We demonstrate the use of a microfluidic stagnation point flow to trap and extend single molecules of double-stranded (ds) genomic DNA for detection of target sequences along the DNA backbone. Mutant EcoRI-based fluorescent markers are bound sequence-specifically to fluorescently labeled ds lambda-DNA. The marker-DNA complexes are introduced into a microfluidic cross slot consisting of flow channels that intersect at ninety degrees. Buffered solution containing the marker-DNA complexes flows in one channel of the cross slot, pure buffer flows in the opposing channel at the same flow rate, and fluid exits the two channels at ninety degrees from the inlet channels. This creates a stagnation point at the center of a planar extensional flow, where marker-DNA complexes may be trapped and elongated along the outflow axis. The degree of elongation can be controlled using the flow strength (i.e., a non-dimensional flow rate) in the device. Both the DNA backbone and the markers bound along the stretched DNA are observed directly using fluorescence microscopy, and the location of the markers along the DNA backbone is measured. We find that our method permits detection of each of the five expected target site positions to within 1.5 kb with standard deviations of <1.5 kb. We compare the method's precision and accuracy at molecular extensions of 68% and 88% of the contour length to binding distributions from similar data obtained via molecular combing. We also provide evidence that increased mixing of the sample during binding of the marker to the DNA improves binding to internal target sequences of dsDNA, presumably by extending the DNA and making the internal binding sites more accessible.

Figure 1

(a) Cross-slot trapping scheme. Tagged λ-DNA complexes are introduced through one channel, opposed by buffer containing no fluorescent particles. Flow exits through the two outlet channels to one fixed-height and one variable height reservoir, adjustment of which permits trapping at the stagnation point. Device depth is 130 µm. Image area for DNA studies is an 80-µm square centered at the stagnation point. (b) Streak image showing stagnation point and particle path lines arising from planar extensional flow. (c) Strain rate map for flow in an 800-µm-wide cross slot, calculated using 2D fluid dynamics simulations with v_max = 892 µm/s.
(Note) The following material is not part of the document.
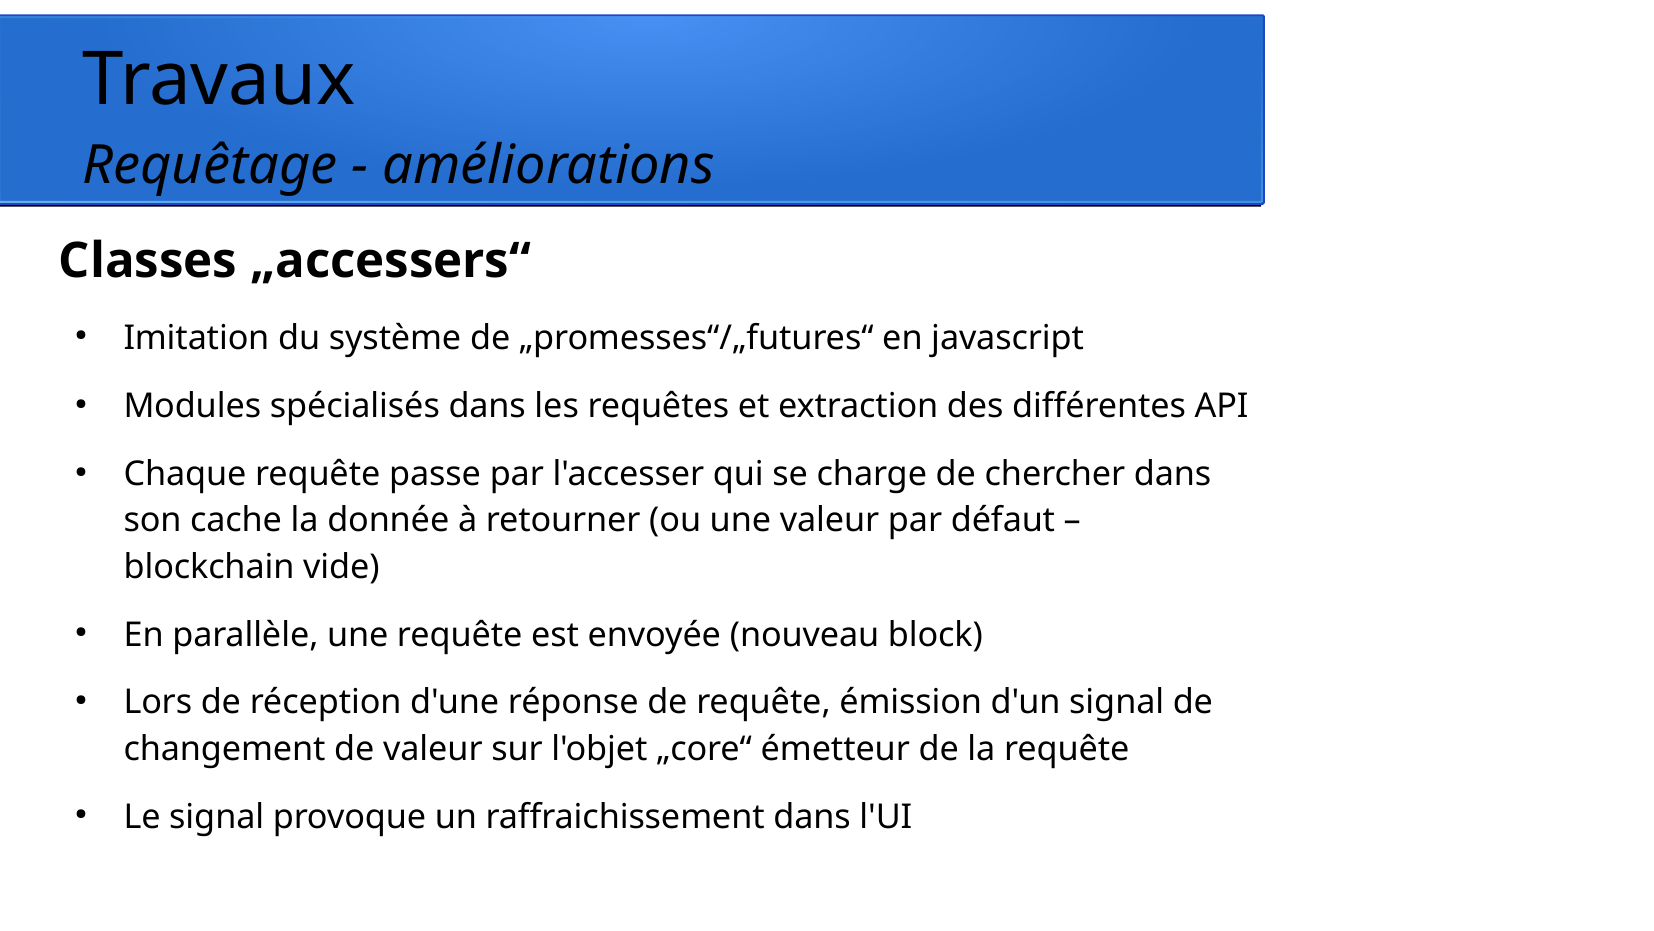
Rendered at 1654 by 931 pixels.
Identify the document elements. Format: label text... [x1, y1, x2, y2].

Contours represent lines of constant ε̇, spaced 0.25 s⁻¹ apart. Strain rate remains constant to within 95% of the peak strain rate over a 100-µm radius about the stagnation point.

Figure 2

Representative fluorescence images of marker-DNA complexes trapped at the stagnation point and stretched in planar extensional flow (De = 3.9), with corresponding fluorescence intensity profiles. Peaks in intensity indicate marker positions. Dashed vertical lines denote expected target locations for EcoRI on fully extended λ-DNA. Scale bar is 5 µm.

Figure 3

Binding distributions for mutant-EcoRI markers bound to stained λ-DNA stretched in planar extensional flow. The number of markers measured is (a) N = 132 at De = 1 and (b) N = 263 markers at De = 3.9. Solid line is a best fit to the data using a linear combination of Gaussians. Dashed vertical gray lines indicate expected target locations of EcoRI on fully extended λ-DNA.

Figure 4

Comparison of best Gaussian fits from binding distributions obtained from slide-stretched DNA (solid gray: 79% extension, broken gray: 92% extension) and flow-stretched DNA (solid black: De = 1, broken black: De = 3.9). Dashed vertical gray lines indicate expected target locations of EcoRI on fully extended λ-DNA.

Figure 5

Comparison of binding distributions obtained from (a) N = 130 markers bound to DNA with no mixing during incubation, and (b) N = 133 markers bound to DNA with continuous mixing during incubation. Solid lines depict Gaussian best fits to the data, while dashed vertical gray lines indicate expected target locations of EcoRI on fully extended λ-DNA. Statistics from best fits are provided in Table S-1. (c) Unmixed population (open circles) is distributed differently among the five target sites compared to mixed population (filled circles).